What the task requires: Whenever a line below holds the word "helyben", count it once; report the total and nothing else.

Stored records:

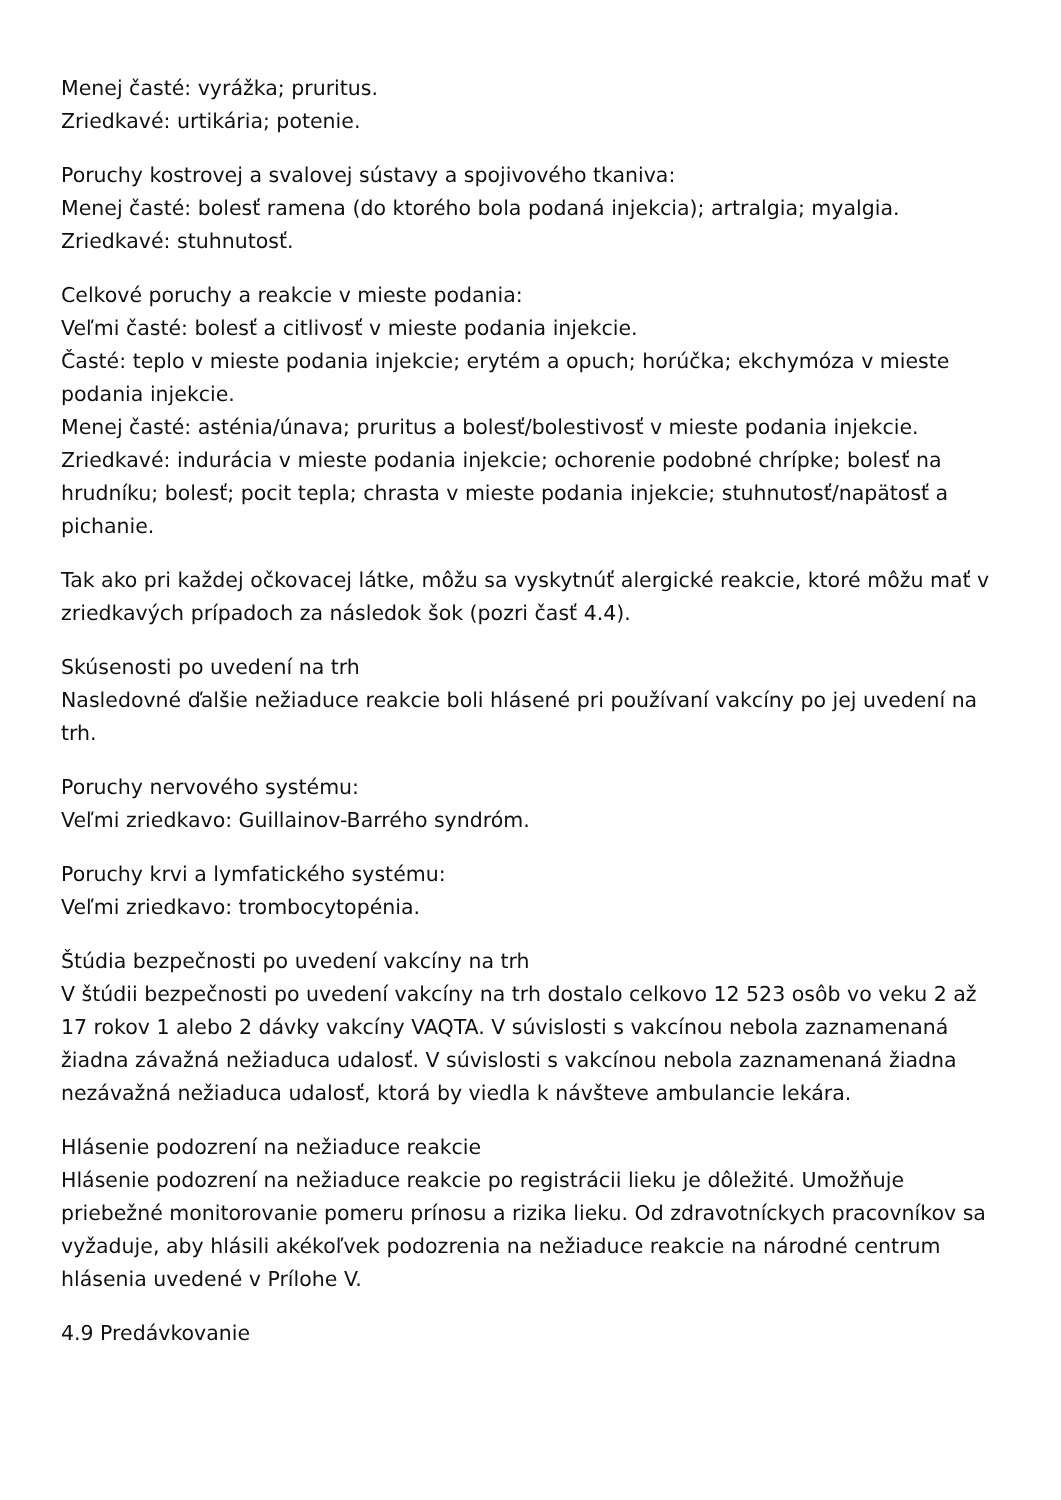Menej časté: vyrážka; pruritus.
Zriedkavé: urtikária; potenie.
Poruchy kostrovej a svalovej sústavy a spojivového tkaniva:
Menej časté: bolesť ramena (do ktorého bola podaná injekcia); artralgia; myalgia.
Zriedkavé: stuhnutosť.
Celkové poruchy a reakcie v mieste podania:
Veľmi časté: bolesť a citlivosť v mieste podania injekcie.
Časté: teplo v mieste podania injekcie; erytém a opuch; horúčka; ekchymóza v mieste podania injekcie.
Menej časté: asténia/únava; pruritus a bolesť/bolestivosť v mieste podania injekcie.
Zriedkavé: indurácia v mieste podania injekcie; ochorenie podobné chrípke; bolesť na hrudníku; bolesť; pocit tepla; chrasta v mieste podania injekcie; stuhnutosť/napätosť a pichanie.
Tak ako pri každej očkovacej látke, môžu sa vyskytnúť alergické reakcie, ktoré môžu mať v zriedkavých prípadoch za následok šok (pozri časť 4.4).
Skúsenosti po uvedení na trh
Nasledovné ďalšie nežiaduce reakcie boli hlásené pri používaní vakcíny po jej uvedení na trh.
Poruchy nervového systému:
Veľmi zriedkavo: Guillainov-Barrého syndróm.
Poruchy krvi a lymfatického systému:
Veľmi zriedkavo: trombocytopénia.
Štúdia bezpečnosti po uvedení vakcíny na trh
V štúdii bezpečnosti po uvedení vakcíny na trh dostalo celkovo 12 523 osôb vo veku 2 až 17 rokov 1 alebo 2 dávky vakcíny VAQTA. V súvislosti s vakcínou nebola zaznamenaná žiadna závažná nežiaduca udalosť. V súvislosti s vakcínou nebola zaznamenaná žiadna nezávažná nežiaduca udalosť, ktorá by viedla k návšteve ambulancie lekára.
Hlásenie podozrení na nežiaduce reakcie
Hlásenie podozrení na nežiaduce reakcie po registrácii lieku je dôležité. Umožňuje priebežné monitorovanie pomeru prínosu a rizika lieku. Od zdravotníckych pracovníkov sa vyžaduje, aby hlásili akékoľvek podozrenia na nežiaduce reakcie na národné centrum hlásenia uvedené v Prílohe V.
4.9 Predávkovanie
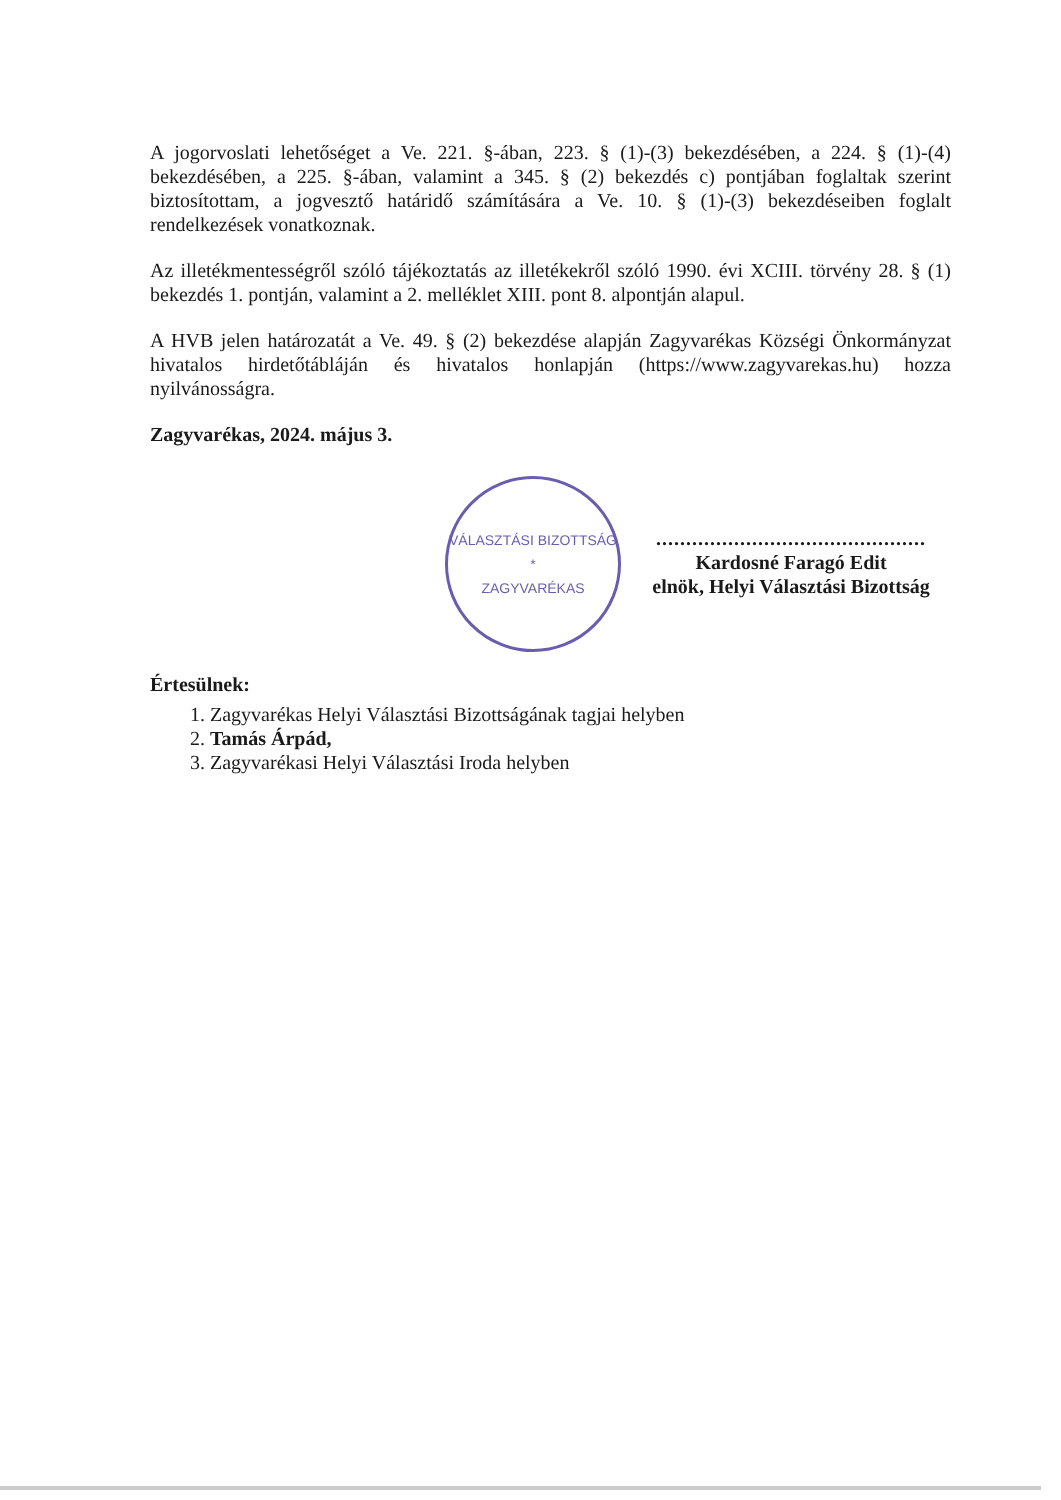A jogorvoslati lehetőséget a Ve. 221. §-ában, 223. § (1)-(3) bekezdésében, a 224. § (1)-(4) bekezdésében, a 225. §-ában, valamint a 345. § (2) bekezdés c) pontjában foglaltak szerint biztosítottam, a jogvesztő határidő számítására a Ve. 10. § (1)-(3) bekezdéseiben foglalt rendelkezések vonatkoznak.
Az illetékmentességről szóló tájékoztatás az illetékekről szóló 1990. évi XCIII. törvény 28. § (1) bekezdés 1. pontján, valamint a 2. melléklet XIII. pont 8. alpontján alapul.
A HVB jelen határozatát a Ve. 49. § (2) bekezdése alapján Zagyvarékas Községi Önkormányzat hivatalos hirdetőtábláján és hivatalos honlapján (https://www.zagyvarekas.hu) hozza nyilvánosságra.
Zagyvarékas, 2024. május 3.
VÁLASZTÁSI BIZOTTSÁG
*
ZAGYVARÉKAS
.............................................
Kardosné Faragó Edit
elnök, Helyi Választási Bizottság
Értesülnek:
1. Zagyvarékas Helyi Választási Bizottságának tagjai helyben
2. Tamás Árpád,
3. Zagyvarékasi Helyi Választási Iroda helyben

Solution to the problem: 2